Problems to work on:
1. Copy the passage of the post on Avi Ofer's fast starting at "June 18, 2017" and ending at "to make peace.", swapping every "fasting" for "hunger-striking".
2. According to the post on Avi Ofer's fast, how much body weight did Ofer give up?
3. Decide whether each statement agrees with the post on Avi Ofer's fast, answering yes or no and quoting the words that settle it: (a) Ofer fasted for six days. (b) Israeli geography textbooks show the Green Line on their maps. (c) Rabbi Ehud Bandel is a Reform rabbi.

Document extract:
· · · · ·
Posts Tagged ‘peace’

What would you do for peace?

June 18, 2017

A man sits for six endless days, fasting, near the house where the prime minister reportedly enjoys fine cigars and his wife allegedly chugs pink champagne from a questionable source. The fasting man is Avi Ofer, of Kibbutz Ma’anit, 69 miles northwest of Jerusalem, who decided he had to do something to prod the country’s leaders to make peace.

Ofer, an archaeologist turned techie, is no stranger to activism. In the past, he took green paint and painted the Green Line—the ceasefire line drawn in green ink following the 1948 War of Independence. Maps in Israeli geography text books omit the line, as do the maps in Palestinian text books. Israel remains a country without permanent borders. How do you know who you are when you can’t define where you live? And how can you make peace when each side says, “It’s all mine”?

This time around, four kilograms (about nine pounds) of body weight, a hunk of will power, and physical presence were Ofer’s contribution in the name of peace. His ordeal concluded last Friday with a Sabbath-welcoming ceremony. Gaunt but flying with adrenalin, Ofer joined in the songs of peace, Sabbath peace, peace for Israel, peace for all dwellers of the universe, led by (Reform) Rabbi Nava Hefetz of Rabbis for Human Rights and accompanied on guitar by (Conservative) Rabbi Ehud Bandel. With them were about thirty supporters of Ofer’s initiative.
· · · · ·
Record extracts:
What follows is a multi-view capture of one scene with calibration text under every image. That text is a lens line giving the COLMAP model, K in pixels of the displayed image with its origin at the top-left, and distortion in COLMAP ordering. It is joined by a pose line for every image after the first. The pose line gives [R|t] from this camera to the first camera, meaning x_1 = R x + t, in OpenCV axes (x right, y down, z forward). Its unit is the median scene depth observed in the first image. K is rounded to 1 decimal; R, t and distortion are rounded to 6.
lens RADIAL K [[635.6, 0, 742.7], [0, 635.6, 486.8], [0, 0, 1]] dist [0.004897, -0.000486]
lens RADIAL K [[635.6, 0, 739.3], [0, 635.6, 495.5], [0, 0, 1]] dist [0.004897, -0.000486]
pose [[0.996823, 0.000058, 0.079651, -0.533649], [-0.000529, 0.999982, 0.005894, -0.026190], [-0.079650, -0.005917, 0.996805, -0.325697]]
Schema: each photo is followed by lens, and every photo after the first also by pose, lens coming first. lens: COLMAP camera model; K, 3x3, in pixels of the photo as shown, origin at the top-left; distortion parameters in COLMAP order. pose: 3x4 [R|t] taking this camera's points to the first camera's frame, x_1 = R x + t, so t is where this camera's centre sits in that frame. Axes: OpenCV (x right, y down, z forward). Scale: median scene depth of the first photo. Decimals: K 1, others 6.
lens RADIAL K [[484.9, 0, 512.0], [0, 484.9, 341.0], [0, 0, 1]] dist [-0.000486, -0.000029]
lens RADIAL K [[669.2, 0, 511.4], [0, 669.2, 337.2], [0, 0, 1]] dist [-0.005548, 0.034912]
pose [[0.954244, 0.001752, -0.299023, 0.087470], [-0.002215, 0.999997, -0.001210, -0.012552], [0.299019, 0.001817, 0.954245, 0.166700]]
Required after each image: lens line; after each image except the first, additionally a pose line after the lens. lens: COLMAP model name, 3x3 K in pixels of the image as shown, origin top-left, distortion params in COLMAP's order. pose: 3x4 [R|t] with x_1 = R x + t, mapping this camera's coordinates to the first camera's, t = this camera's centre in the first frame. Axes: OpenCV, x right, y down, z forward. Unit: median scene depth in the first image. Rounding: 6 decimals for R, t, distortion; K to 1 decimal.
· · · · ·
Responses to the tasks:
1.
June 18, 2017

A man sits for six endless days, hunger-striking, near the house where the prime minister reportedly enjoys fine cigars and his wife allegedly chugs pink champagne from a questionable source. The hunger-striking man is Avi Ofer, of Kibbutz Ma’anit, 69 miles northwest of Jerusalem, who decided he had to do something to prod the country’s leaders to make peace.

2. Four kilograms (about nine pounds).

3.
(a) Yes: "A man sits for six endless days, fasting"
(b) No: "Maps in Israeli geography text books omit the line"
(c) No: "(Conservative) Rabbi Ehud Bandel"